L’éditeur Stock a eu l’idée d’une collection « Ma nuit au musée » dans laquelle des écrivains s’enferment dans un musée pendant une nuit et tentent de trouver l’inspiration d’un livre.
Kamel Daoud, Leila Slimani, Enki Bilal parmi d’autres se sont soumis à cette expérience qui peut être un peu déstabilisante. Surtout quand ce musée est le musée d’Anne Frank à Amsterdam.
Lola Lafon a fait ce choix quand Stock lui a proposé d’entrer dans cette collection. Elle a dit qu’elle ne pouvait pas imaginer un autre musée que celui-ci.
Elle en a tiré un livre « Quand tu écouteras cette chanson »
Elle avait été invitée par Olivier Gesbert dans son émission du 8 septembre 2022 : <Lola Lafon et le journal d’Anne Frank >
Émission qu’on peut aussi voir <en vidéo>
Et cet échange, que j’ai entendu, m’a donné envie de lire ce livre.

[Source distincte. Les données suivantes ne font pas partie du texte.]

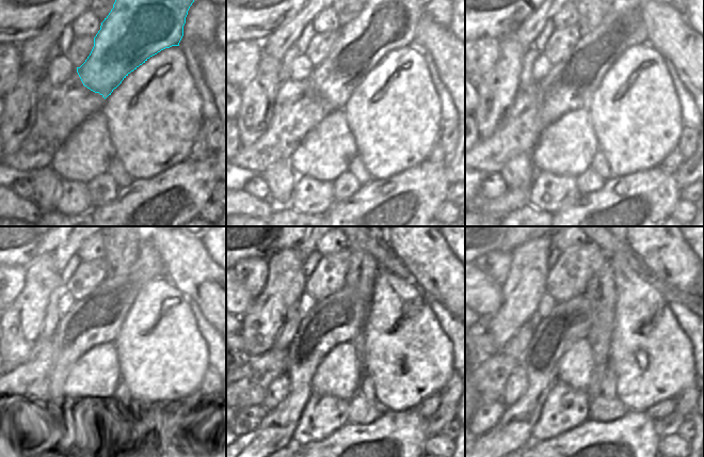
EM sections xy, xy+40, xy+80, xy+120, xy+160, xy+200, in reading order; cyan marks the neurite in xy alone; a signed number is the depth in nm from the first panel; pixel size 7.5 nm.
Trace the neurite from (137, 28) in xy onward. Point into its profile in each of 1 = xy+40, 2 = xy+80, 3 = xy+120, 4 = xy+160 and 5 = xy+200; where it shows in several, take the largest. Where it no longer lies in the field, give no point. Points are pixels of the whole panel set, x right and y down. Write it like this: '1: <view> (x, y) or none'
1: xy+40 (386, 21)
2: xy+80 (570, 84)
3: xy+120 (97, 318)
4: xy+160 (337, 318)
5: xy+200 (570, 320)

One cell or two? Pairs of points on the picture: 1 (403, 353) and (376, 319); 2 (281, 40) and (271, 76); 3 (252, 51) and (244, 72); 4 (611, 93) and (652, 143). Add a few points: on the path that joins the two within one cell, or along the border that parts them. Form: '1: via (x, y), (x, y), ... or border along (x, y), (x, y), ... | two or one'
1: via (399, 345), (384, 328) | one
2: border along (264, 52), (281, 61) | two
3: via (246, 57), (244, 59), (244, 66) | one
4: via (616, 106), (639, 130) | one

Ce que j’ai fait lors de notre semaine de repos en Bourgogne.
Et j’ai aimé ce livre, parce que Lola Lafon trouve le ton juste et les mots qui captent notre attention pour parler de cette histoire terrible, bouleversante et y mettre une part d’elle-même.

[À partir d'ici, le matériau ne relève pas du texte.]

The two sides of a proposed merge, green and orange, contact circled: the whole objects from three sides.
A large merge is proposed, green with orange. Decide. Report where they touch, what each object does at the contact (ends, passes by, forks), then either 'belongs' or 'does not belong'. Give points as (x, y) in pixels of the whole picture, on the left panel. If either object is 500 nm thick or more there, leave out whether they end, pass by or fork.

Le journal d’Anne Frank, tout le monde croit le connaître, le livre de Lola Lafon nous montre que probablement nous sommes passés à côté de l’essentiel.
C’est l’œuvre d’une jeune fille de 14 ans « Sidérante de maturité » dit Lola Lafon dans l’entretien qu’elle a réalisé avec la Librairie Mollat (21:16)

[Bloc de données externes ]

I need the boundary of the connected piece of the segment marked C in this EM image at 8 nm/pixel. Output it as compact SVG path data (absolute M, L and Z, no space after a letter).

La famille d’Otto Frank et de son épouse Edith était une famille aisée allemande vivant à Francfort. Mais en 1933, après l’arrivée des nazis au pouvoir et les premières persécutions, la famille Frank quitte Francfort pour Amsterdam.
Il y a deux filles dans cette famille : Margot née en 1926 et Anne née en 1929.
Otto Frank crée une entreprise Opekta, vendant du gélifiant pour confiture, à Amsterdam.
Les sœurs deviennent de vrai néerlandaises et vont à l’école Montesori à Amsterdam. Le journal est écrit en néerlandais.
Mais la guerre les rattrape et Amsterdam est occupée par les Allemands à partir de mai 1940.
Otto Frank se déleste de son entreprise au profit de ses salariés qui lui sont fidèles pour ne pas être exproprié par les nazis.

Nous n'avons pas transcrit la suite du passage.